Critics have said the initiative, put in place during former president Donald Trump's administration, amounted to racial profiling and that it created a culture of fear that has chilled scientific research.
The move, the details of which were reported by Reuters earlier this month, is a recognition that the focus on China was too limited, said Matt Olsen, the Assistant Attorney-General for the National Security Division.
"We see nations such as China, Russia, Iran and North Korea becoming more aggressive and more capable in their nefarious activity than ever before," Olsen said in a speech at George Mason University's National Security Institute. "Our new strategy is threat-driven."
The department's "China Initiative," started in 2018, has faced intense scrutiny by civil rights groups and some members of Congress for its expansive investigation into professors at US universities over whether they disclosed financial ties to China when seeking federal grant funding and visiting Chinese scholars from military affiliated universities.
"By picking one country, what the China initiative did, it created in some ways a bit of a myopic approach which I don't think really reflects the nature of the threat landscape," said Olsen, who discussed the changes with reporters ahead of his speech.
At least 20 academic researchers have faced charges as part of the China Initiative, including Charles Lieber, a Harvard University professor convicted in December of lying about his ties to China in connection with federally funded research.
But several of the department's cases were dismissed due to flaws in the evidence or the premise, including one against Massachusetts Institute of Technology professor Gang Chen, who was accused of hiding ties to China when seeking federal grant funds.
"Anything that creates the impression that the Department of Justice applies different standards based on race or ethnicity harms the department and our efforts and it harms the public," Olsen said.
Going forward, the Justice Department will have a much higher bar and conduct more intense supervision before bringing similar future criminal cases against academics, Olsen said.
Olsen added that the department will not be "taking any tools off the table" when it comes to bringing possible future cases involving researchers, nor will the department drop any of its outstanding cases against professors.
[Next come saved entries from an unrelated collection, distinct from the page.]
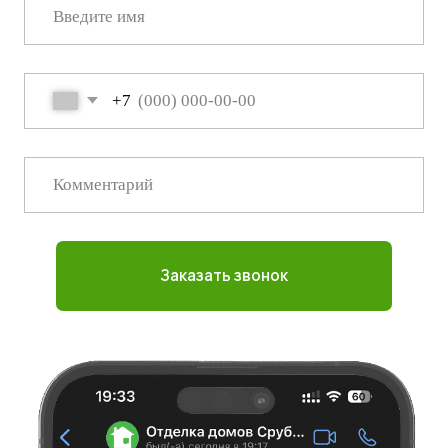
Адрес
производства
Кировская область, Слободской
район д. Рубежница
srubstroy43@yandex.ru
+7 (912) 737-77-88
+7 (927) 678-77-88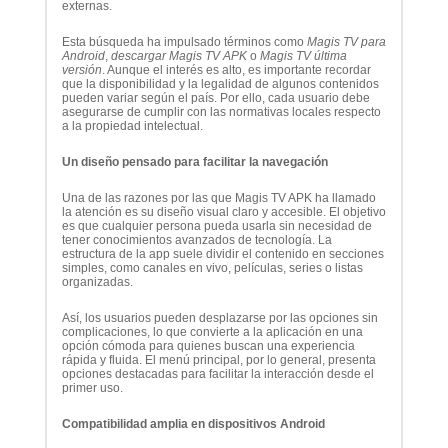
externas.
Esta búsqueda ha impulsado términos como
Magis TV para
Android
,
descargar Magis TV APK
o
Magis TV última
versión
. Aunque el interés es alto, es importante recordar
que la disponibilidad y la legalidad de algunos contenidos
pueden variar según el país. Por ello, cada usuario debe
asegurarse de cumplir con las normativas locales respecto
a la propiedad intelectual.
Un diseño pensado para facilitar la navegación
Una de las razones por las que Magis TV APK ha llamado
la atención es su diseño visual claro y accesible. El objetivo
es que cualquier persona pueda usarla sin necesidad de
tener conocimientos avanzados de tecnología. La
estructura de la app suele dividir el contenido en secciones
simples, como canales en vivo, películas, series o listas
organizadas.
Así, los usuarios pueden desplazarse por las opciones sin
complicaciones, lo que convierte a la aplicación en una
opción cómoda para quienes buscan una experiencia
rápida y fluida. El menú principal, por lo general, presenta
opciones destacadas para facilitar la interacción desde el
primer uso.
Compatibilidad amplia en dispositivos Android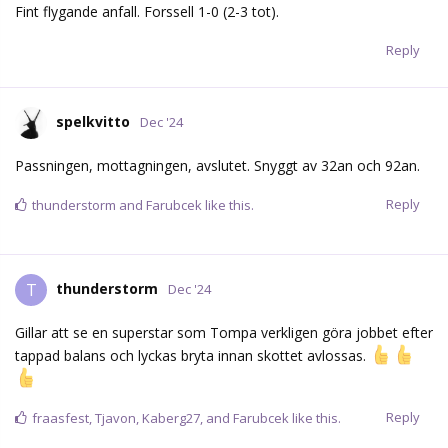
Fint flygande anfall. Forssell 1-0 (2-3 tot).
Reply
spelkvitto
Dec '24
Passningen, mottagningen, avslutet. Snyggt av 32an och 92an.
Reply
thunderstorm
and
Farubcek
like this.
thunderstorm
T
Dec '24
Gillar att se en superstar som Tompa verkligen göra jobbet efter
tappad balans och lyckas bryta innan skottet avlossas.
Reply
fraasfest
,
Tjavon
,
Kaberg27
, and
Farubcek
like this.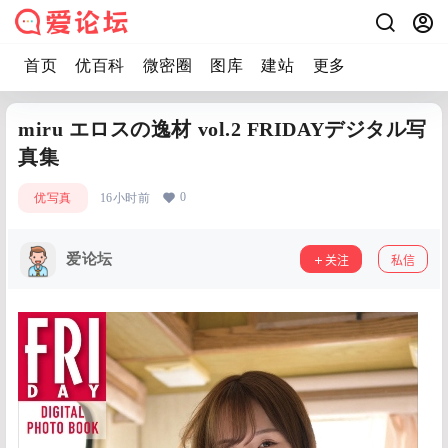
首页
优百科
微密圈
图库
建站
更多
miru エロスの逸材 vol.2 FRIDAYデジタル写
真集
0
优写真
16小时前
爱论坛
关注
私信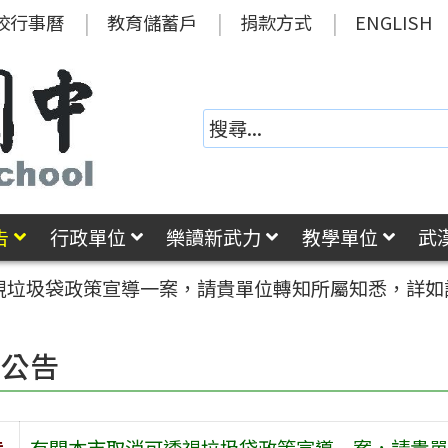
校行事曆
教育儲蓄戶
捐款方式
ENGLISH
告
行政單位
樂讀新武力
教學單位
武
視垃圾袋政策宣導一案，請貴單位轉知所屬知悉，詳如
園公告
旨
有關本市取消可透視垃圾袋政策宣導一案，請貴單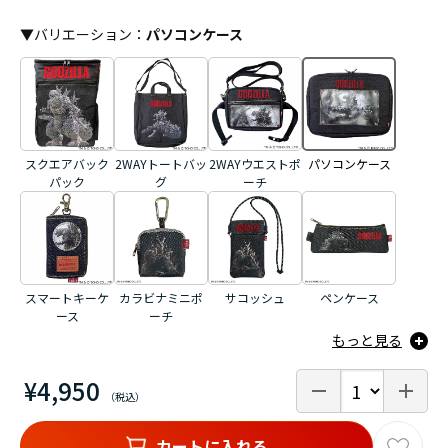
▼
バリエーション
：
パソコンケース
スクエアバック
2WAYトートバッ
2WAYウエストポ
パソコンケース
パック
グ
ーチ
スマートキーケ
カラビナミニポ
サコッシュ
ペンケース
ース
ーチ
もっと見る
¥4,950
カートに入れる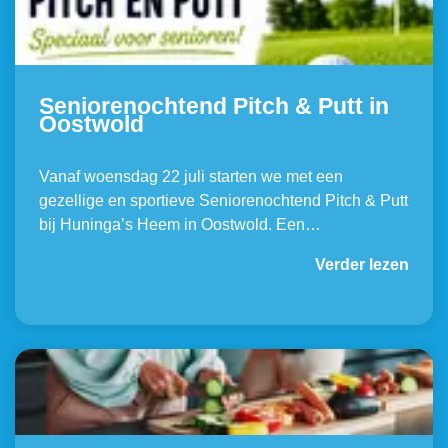
Seniorenochtend Pitch & Putt in
Oostwold
Vanaf woensdag 22 juli starten we met een
gezellige en sportieve Seniorenochtend Pitch & Putt
bij Huninga’s Heem in Oostwold. Een…
Verder lezen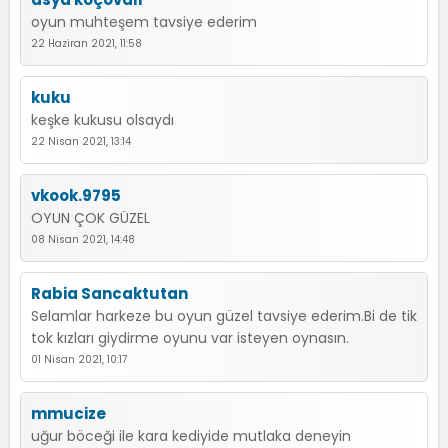
oyun muhteşem tavsiye ederim
22 Haziran 2021, 11:58
kuku
keşke kukusu olsaydı
22 Nisan 2021, 13:14
vkook.9795
OYUN ÇOK GÜZEL
08 Nisan 2021, 14:48
Rabia Sancaktutan
Selamlar harkeze bu oyun güzel tavsiye ederim.Bi de tik
tok kızları giydirme oyunu var isteyen oynasın.
01 Nisan 2021, 10:17
mmucize
uğur böceği ile kara kediyide mutlaka deneyin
"The department will continue to stand behind the cases that we are currently prosecuting," he said.
US Representative Ted Lieu, a Democrat from California and critic of the initiative, told Reuters in an interview he was pleased the Justice Department was changing its approach and would " no longer be focused on things that have nothing do with spying and espionage."
"This change is going to result in less racial profiling of Asians and Asian Americans, and that is a good thing," he said.
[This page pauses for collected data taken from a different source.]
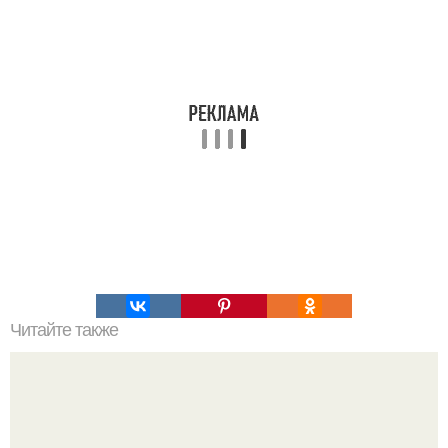
Читайте также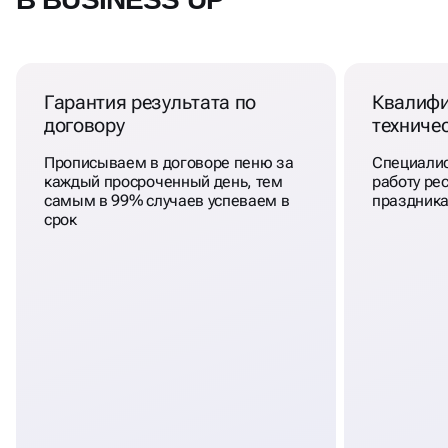
Гарантия результата по
Квалиф
договору
техниче
Прописываем в договоре пеню за
Специалис
каждый просроченный день, тем
работу рес
самым в 99% случаев успеваем в
праздника
срок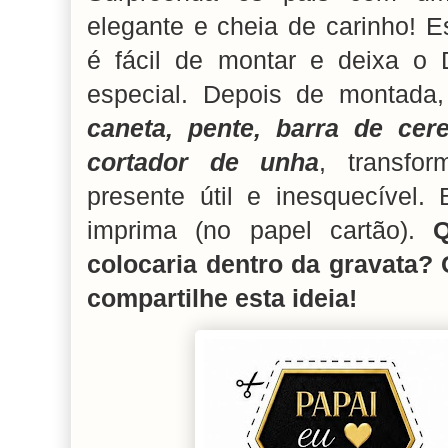
elegante e cheia de carinho! E
é fácil de montar e deixa o 
especial. Depois de montada
caneta, pente, barra de cere
cortador de unha
, transf
presente útil e inesquecível.
imprima (no papel cartão).
Q
colocaria dentro da gravata?
compartilhe esta ideia!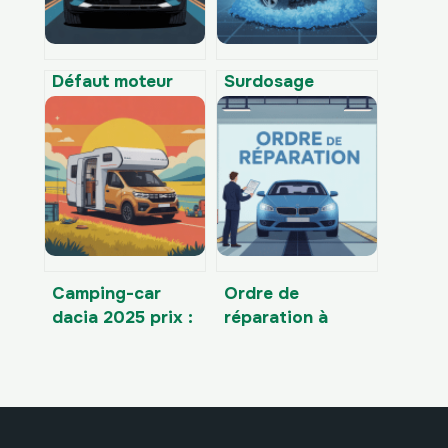
Défaut moteur
Surdosage
3008 : causes,
d’anti-
solutions et
cristallisant
démarches à
adblue : risques,
suivre
symptômes et
solutions
Camping-car
Ordre de
dacia 2025 prix :
réparation à
ce qu’il faut
imprimer gratuit :
vraiment prévoir
modèles prêts à
l’emploi et règles
à respecter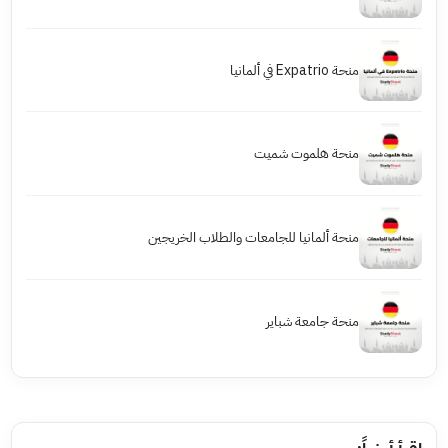
منحة Expatrio في ألمانيا
منحة هلموت شميت
منحة ألمانيا للجامعات والطلاب الخريجين
منحة جامعة شباير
"Now we need to monitor it and see what actually comes of the change."
Linda Ng, the national president for the OCA-Asian Pacific American Advocates, also said her organisation is "cautiously optimistic" about the changes, but cautioned it should not merely amount to "a rebranding exercise."
The Justice Department's new strategy will primarily focus on cases in a few core areas: defending the nation from threats of espionage, export control and sanctions violations; protecting corporate intellectual property, private information about Americans and supply chains; and defending democracy from rising threats posed by authoritarian regimes.
"Make no mistake, we will be relentless in defending our country from China," Olsen said.